The Gift of God’s Grace: It’s Time to Move Out

I sometimes struggle with posting about my faith. I don’t ever want to come off as someone failing to acknowledge they’ve fallen short, continuing to fall short on a daily basis. Truth be told, I think that’s why a lot of people struggle with speaking about their faith. No one wants to come off as self righteous! I never want to seem like I live in a house I believe I’ve built myself. My life wasn’t built with my own hands, my own might, nor my own strength. This house was built from grace.

I’m not any more worthy of speaking about my faith or my God than anyone else. I’m not worthy, but Jesus is! Jesus is worthy of being spoken of, and because of His abundant grace, I don’t have to quiet myself in shame of my past.

The truth is, I have a past; we all do. I did a lot of things in my past I’m not proud of. I didn’t treat my body like the temple it is; I didn’t guard my heart nor my mind. I allowed people to tear me down to the point where I was barely even alive. What happens when you tear down a house? You’re left with nothing but its foundation, right? My foundation was Christ. No matter how poorly my actions aligned with my beliefs, I always had faith, and that faith led me down the path to eventual full surrender. I believe to my core it was that faith that gave God permission to absolutely wreck me, and I thank Him every day that He did.
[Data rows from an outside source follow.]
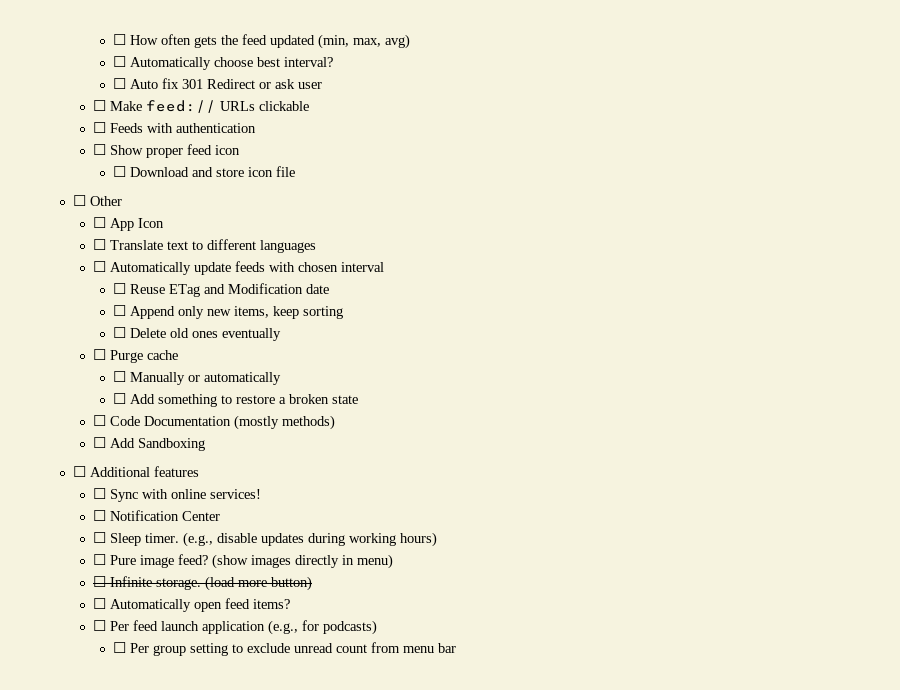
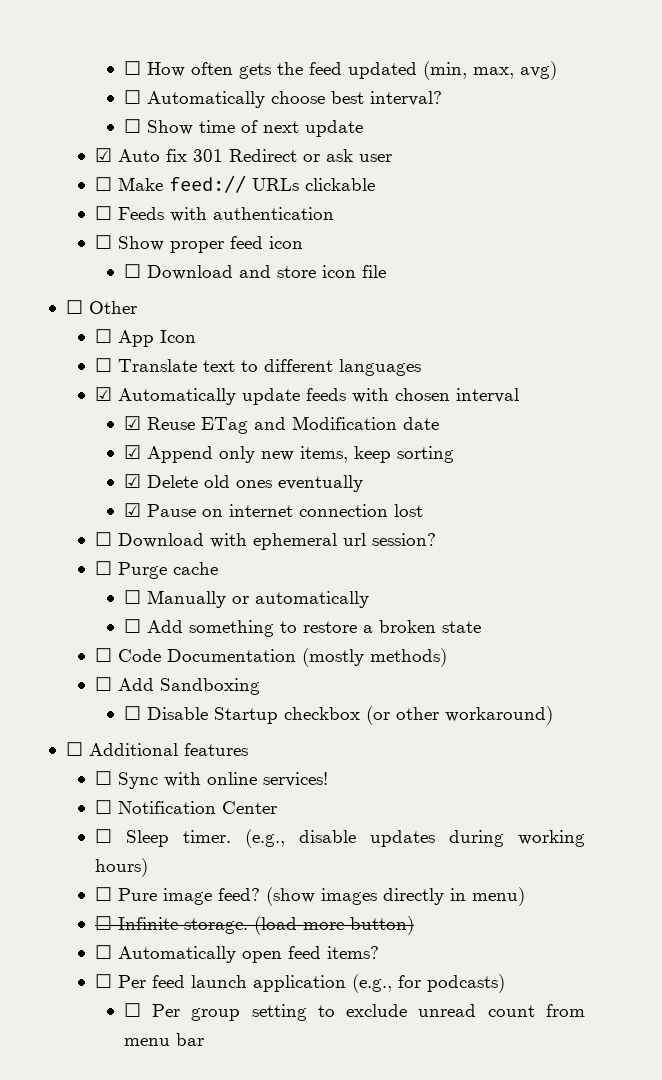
(126, 83) none -> [146,120,363,137] [94,148,112,162] Show time of next update // ☑
[92,261,106,272] ☐ -> [94,387,112,401] ☑
[112,283,126,294] ☐ -> [123,416,141,430] ☑
[112,305,126,316] ☐ -> [123,445,141,459] ☑
[112,327,126,338] ☐ -> [123,474,141,488] ☑
(281, 334) none -> [123,503,423,517] [94,532,436,550] // ☑ Pause on internet connection lost // ☐ Download with ephemeral url session?
(205, 444) none -> [123,706,553,725] // ☐ Disable Startup checkbox (or other workaround)

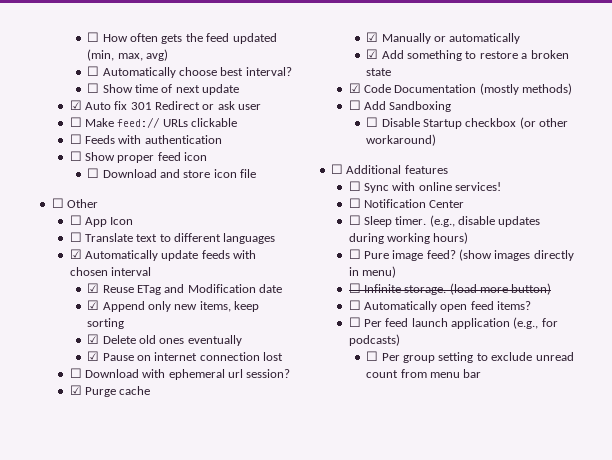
[94,561,112,575] ☐ -> [69,385,82,395] ☑
[123,590,141,604] ☐ -> [366,32,379,42] ☑
[123,619,141,633] ☐ -> [366,49,379,59] ☑
[94,648,112,662] ☐ -> [348,83,361,93] ☑

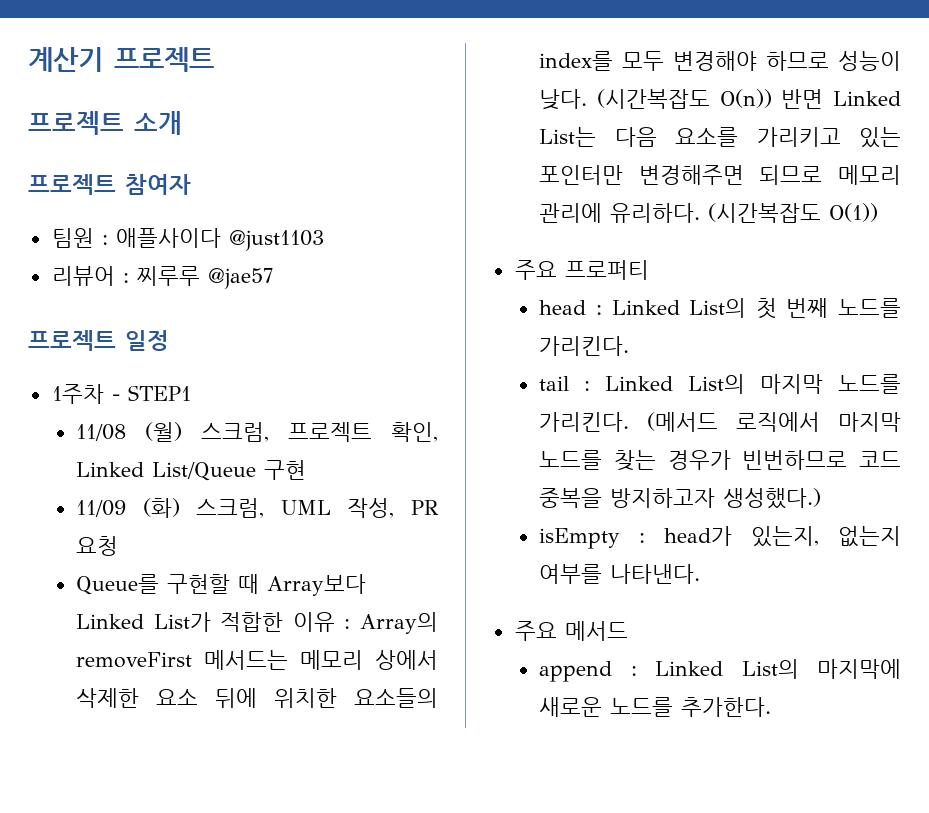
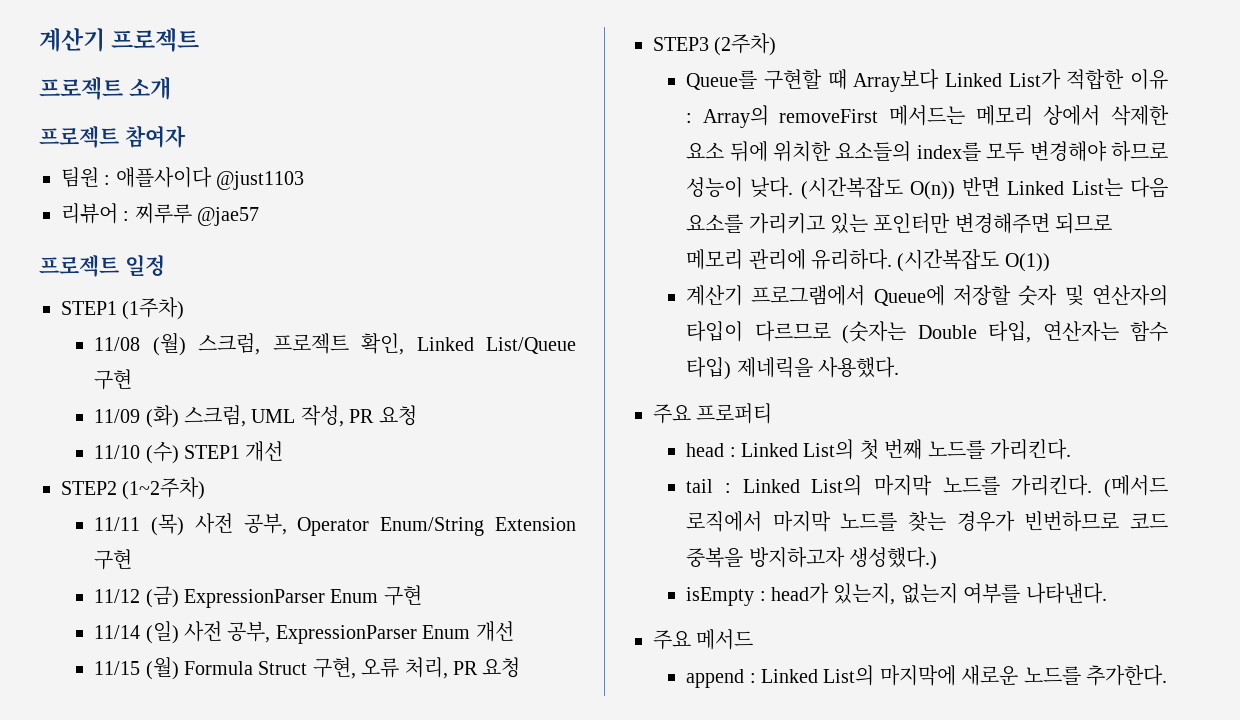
[51,384,191,404] 1주차 - STEP1 -> [61,297,185,320] STEP1 (1주차)
(119, 546) none -> [94,441,284,464] [61,477,206,500] [94,513,576,536] [94,549,133,570] [94,585,422,608] [94,621,514,644] [94,656,521,680] [653,33,777,56] // 11/10 (수) STEP1 개선 // STEP2 (1~2주차) // 11/11 (목) 사전 공부, Operator Enum/String Extension 구현 // 11/12 (금) ExpressionParser Enum 구현 // 11/14 (일) 사전 공부, ExpressionParser Enum 개선 // 11/15 (월) Formula Struct 구현, 오류 처리, PR 요청 // STEP3 (2주차)
(879, 212) none -> [686,285,1168,306] [686,321,1168,344] [686,357,899,380] // 계산기 프로그램에서 Queue에 저장할 숫자 및 연산자의 타입이 다르므로 (숫자는 Double 타입, 연산자는 함수 타입) 제네릭을 사용했다.

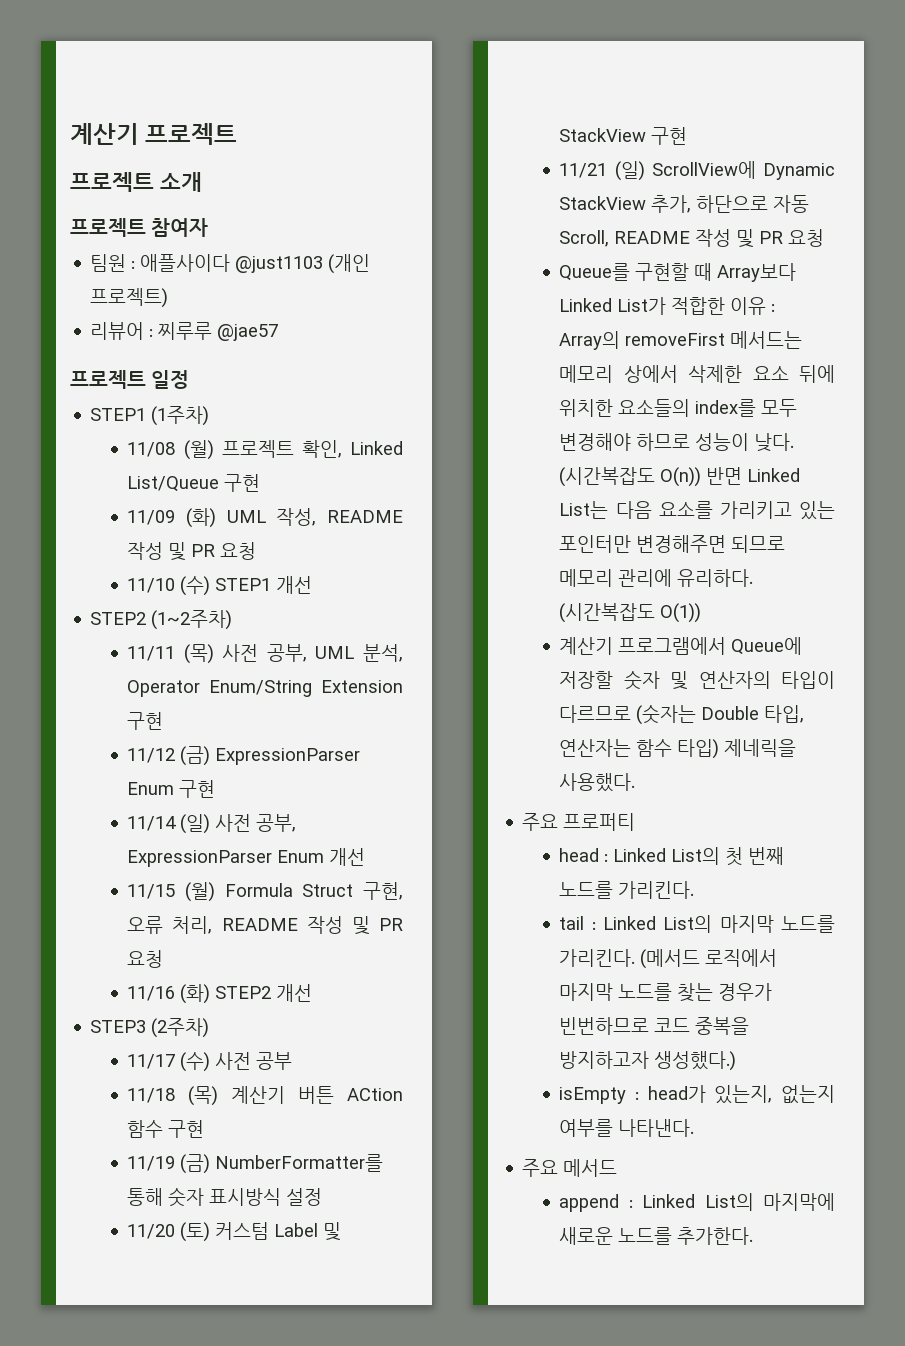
(305, 180) none -> [328,254,371,274] [90,288,169,308] (개인 프로젝트)
[198,333,261,355] 스크럼, -> (214, 450) none
[183,405,246,427] 스크럼, -> (217, 518) none
(344, 416) none -> [327,510,403,523] [127,542,187,561] README 작성 및
(287, 524) none -> [315,644,403,662] UML 분석,
[452,657,521,678] [653,33,777,56] PR 요청 // STEP3 (2주차) -> [221,916,403,935] [127,950,164,968] [127,984,313,1004] [90,1018,210,1038] [127,1052,293,1072] [127,1086,403,1106] [127,1120,205,1138] [127,1154,384,1174] [127,1187,323,1207] [127,1222,342,1242] [559,127,688,145] [559,161,835,181] [559,195,810,213] [559,229,825,248] README 작성 및 PR 요청 // 11/16 (화) STEP2 개선 // STEP3 (2주차) // 11/17 (수) 사전 공부 // 11/18 (목) 계산기 버튼 ACtion 함수 구현 // 11/19 (금) NumberFormatter를 통해 숫자 표시방식 설정 // 11/20 (토) 커스텀 Label 및 StackView 구현 // 11/21 (일) ScrollView에 Dynamic StackView 추가, 하단으로 자동 Scroll, README 작성 및 PR 요청

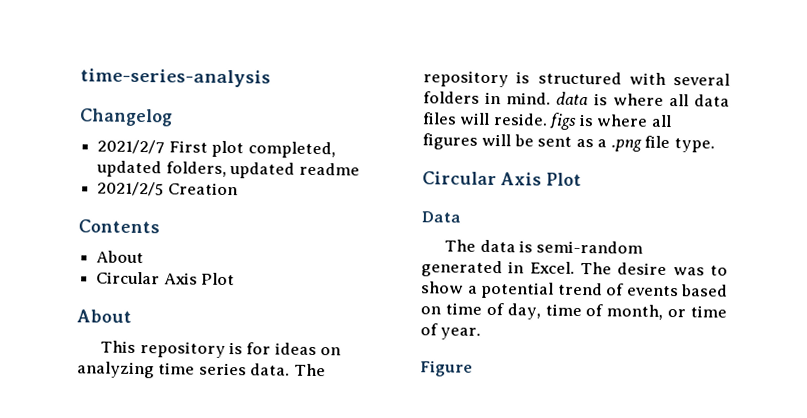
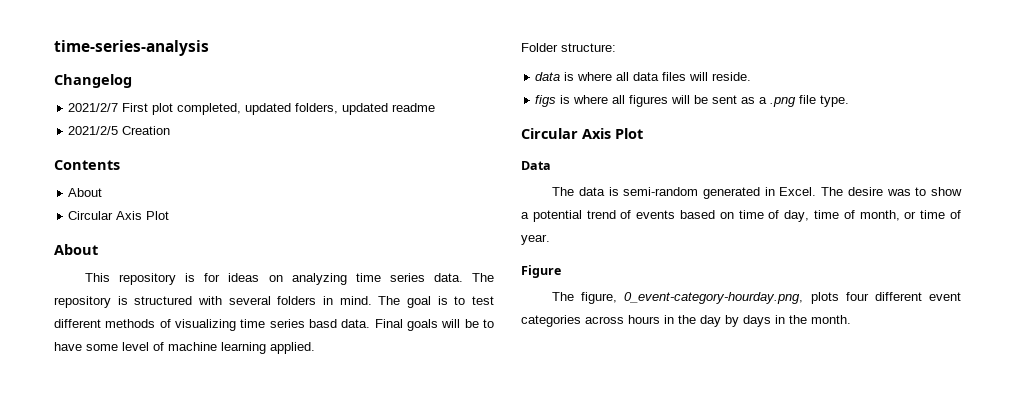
(552, 98) none -> [378,296,495,308] [54,319,494,331] [54,342,315,354] [521,43,616,52] The goal is to test different methods of visualizing time series basd data. Final goals will be to have some level of machine learning applied. // Folder structure: //
(548, 119) none -> (752, 76) //
(473, 368) none -> [552,292,961,304] [521,315,851,327] // The figure, 0_event-category-hourday.png, plots four different event categories across hours in the day by days in the month.

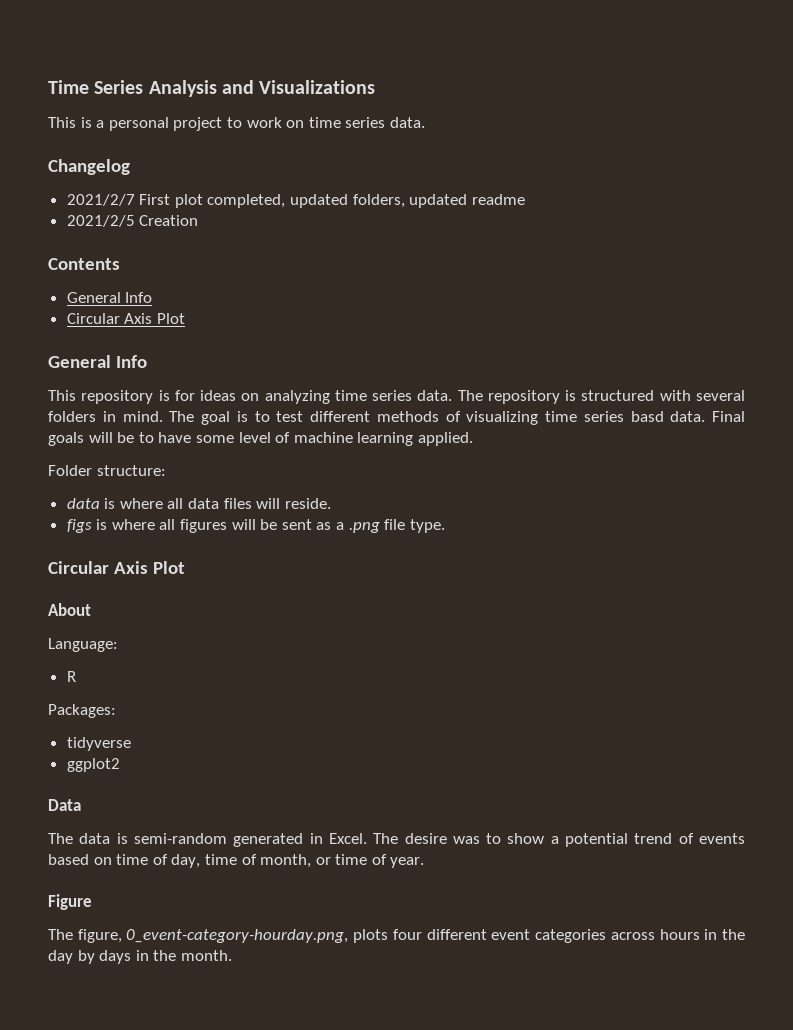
[54,40,209,56] time-series-analysis -> [48,80,376,97] [48,117,425,131] Time Series Analysis and Visualizations // This is a personal project to work on time series data.
[68,188,103,197] [68,211,170,220] [54,244,98,255] About // Circular Axis Plot // About -> [66,292,153,303] [66,313,185,324] [48,355,147,368] General Info // Circular Axis Plot // General Info
(643, 133) none -> [48,603,91,616] [48,638,118,652] [66,671,76,682] [48,704,116,718] [66,737,131,751] [66,758,120,772] // About // Language: // R // Packages: // tidyverse // ggplot2

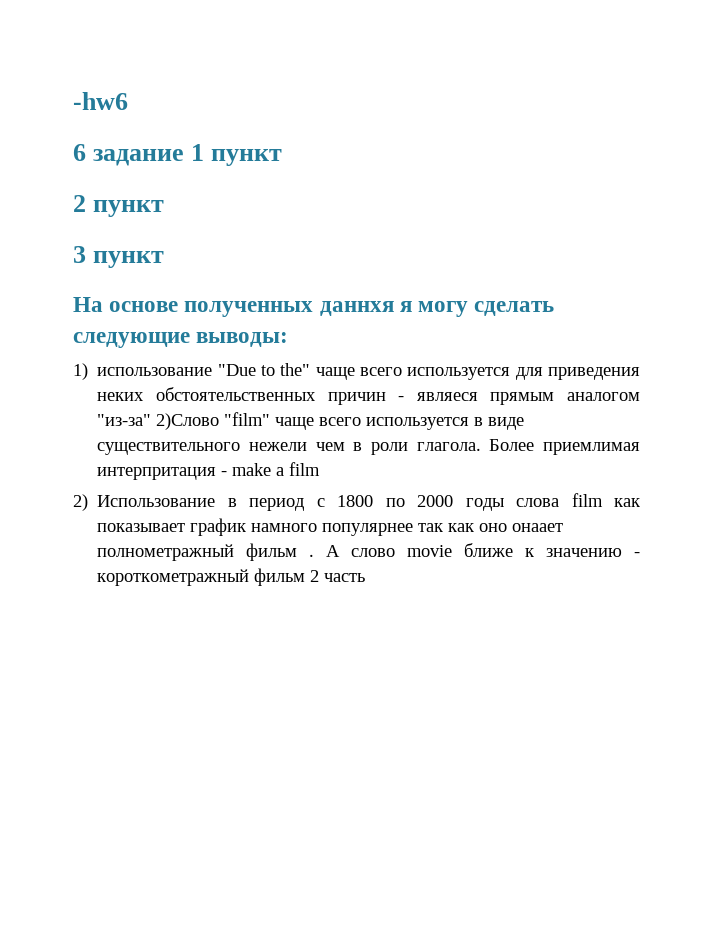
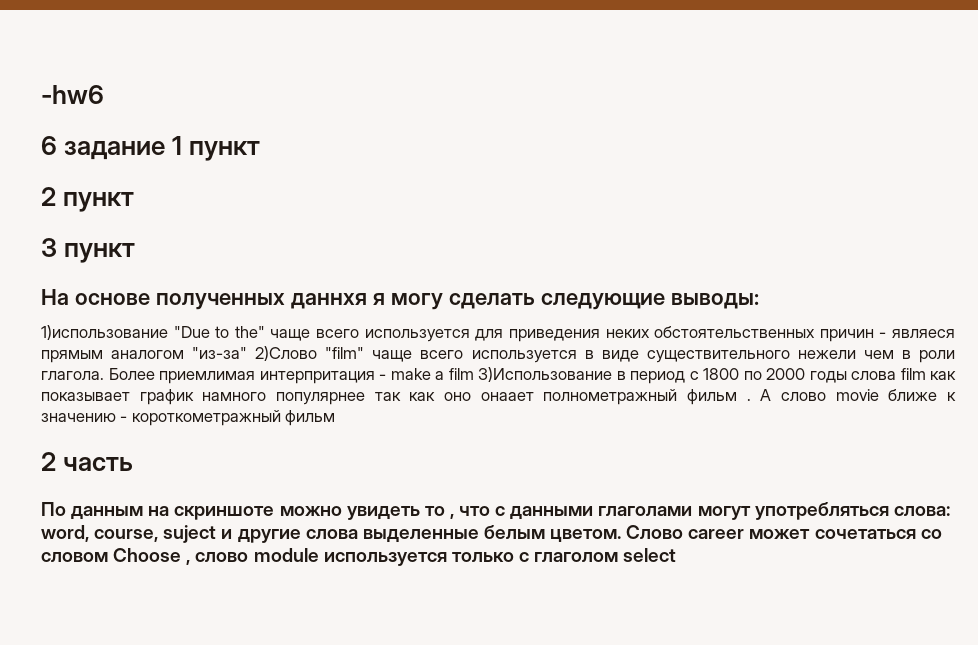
[73,363,213,380] 1) использование -> [41,325,168,340] 1)использование
[73,494,216,511] // 2) Использование -> [478,367,612,382] 3)Использование
(306, 577) none -> (336, 418) //
(366, 577) none -> [41,502,950,520] [41,525,942,543] [41,548,677,566] // По данным на скриншоте можно увидеть то , что с данными глаголами могут употребляться слова: word, course, suject и другие слова выделенные белым цветом. Слово career может сочетаться со словом Choose , слово module используется только с глаголом select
When we move out, God can move in.

We have to move out of our old home in order for God to move in. The problem is, we become so accustomed to our pain, our shame, our trauma, our abuse—even our self inflicted abuse, that we begin to see it as safe. We become content to stay where we are, and we avoid change; we avoid moving!

This is exactly what happened with me. God literally had to wreck my house, completely tear me down until I had nothing anymore that I once found my confidence in. It wasn’t until God removed every single one of these things from my life, these things that I placed my identity in, that I was able to be rebuilt.

“Trying to use my past against me is like trying to break into my old home. I don’t live there anymore, and that’s not my stuff.” -unknown

The beauty of God’s grace lies in the fact that we have the power, or rather God gives us the power to get up and move out. Even after we have destroyed our homes and everything in them, we can walk away and move into a new home with new walls, new floors, and new stuff. God’s grace makes everything new!

I hope this inspires someone out there to move out today—to step out of their shame and into God’s abundant grace. It’s through His grace, we can better learn how to give it to others. Through His grace, we learn to love ourselves in a way we never have before. It’s through His grace, we are given the key to a home that can never be torn back down.